Submitted to: Meeting Abstract
Publication Type: Abstract Only
Publication Acceptance Date: 7/27/2007
Publication Date: 7/27/2007
Citation: Hornbuckle, B., Krajewski, W., Kaleita, A., Kruger, A., Eichinger, W., Logsdon, S.D., Sauer, T.J. 2007. A new long-term experimental site for validation and scaling of soil moisture observations [CD-ROM]. IEEE, New York, NY.

Interpretive Summary:

Technical Abstract: Remote sensing is used to observe components of the water cycle, but the quantitative aspects are not well known. Validation is an important challenge because remote sensors measure at a different scale than our validation instruments. Remote sensors average spatially and temporally, but reference data are point observations.
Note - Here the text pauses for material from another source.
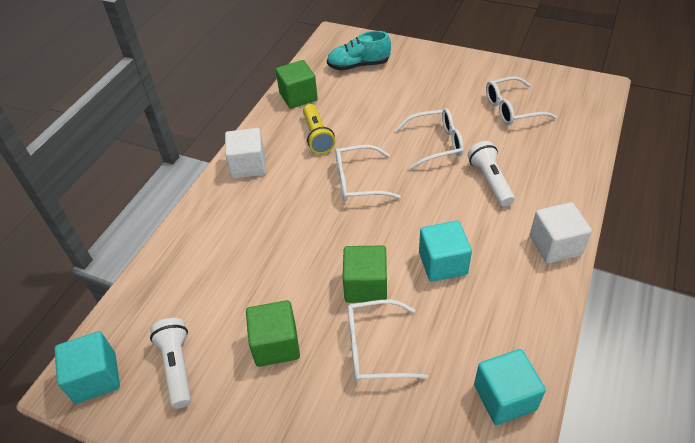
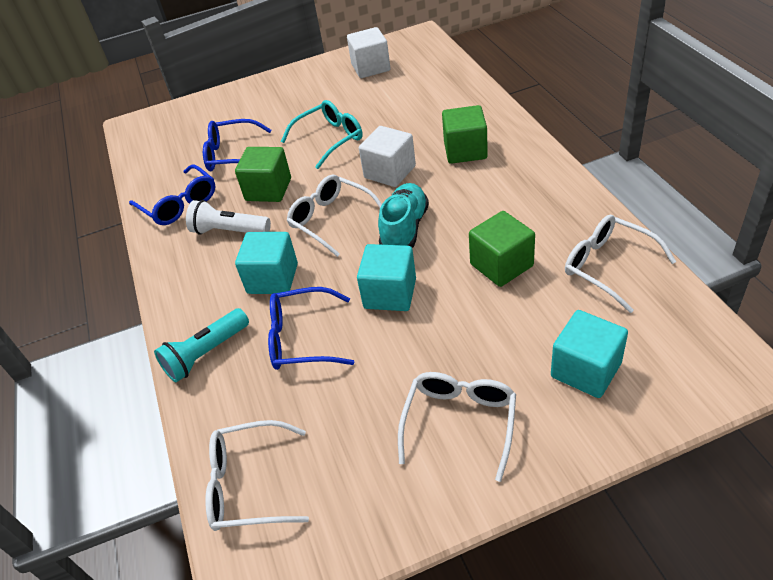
blue glasses: none = 0 -> [129,164,215,225] [203,119,272,171] [268,287,354,370] = 3
turquoise flashlight: none = 0 -> [154,308,249,382] = 1
turquoise glasses: none = 0 -> [281,100,363,169] = 1
white flashlight: [150,318,191,409] [468,141,515,207] = 2 -> [186,200,271,235] = 1
yellow flashlight: [303,104,335,154] = 1 -> none = 0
We hypothesize that 1) remotely-sensed observations of the water cycle can best be validated through the use of rigorous statistical methodology that accounts for variability in the data at a variety of space and time scales, and 2) integrating other hydrologic processes and related environmental variables together will better constrain the specific variable of interest. We are setting up a prototype experimental validation site that will be extensively instrumented with both in-situ and remotely-sensed observations of soil moisture. The site will be a community resource and will supply the data generated at the site instantly to other researchers through the use of wireless technologies and the world wide web. Instruments will measure soil moisture, soil temperature, vegetation temperature, radiation balance, precipitation, and sensible and latent heat fluxes. We hope to support current and upcoming satellite missions which make water cycle observations.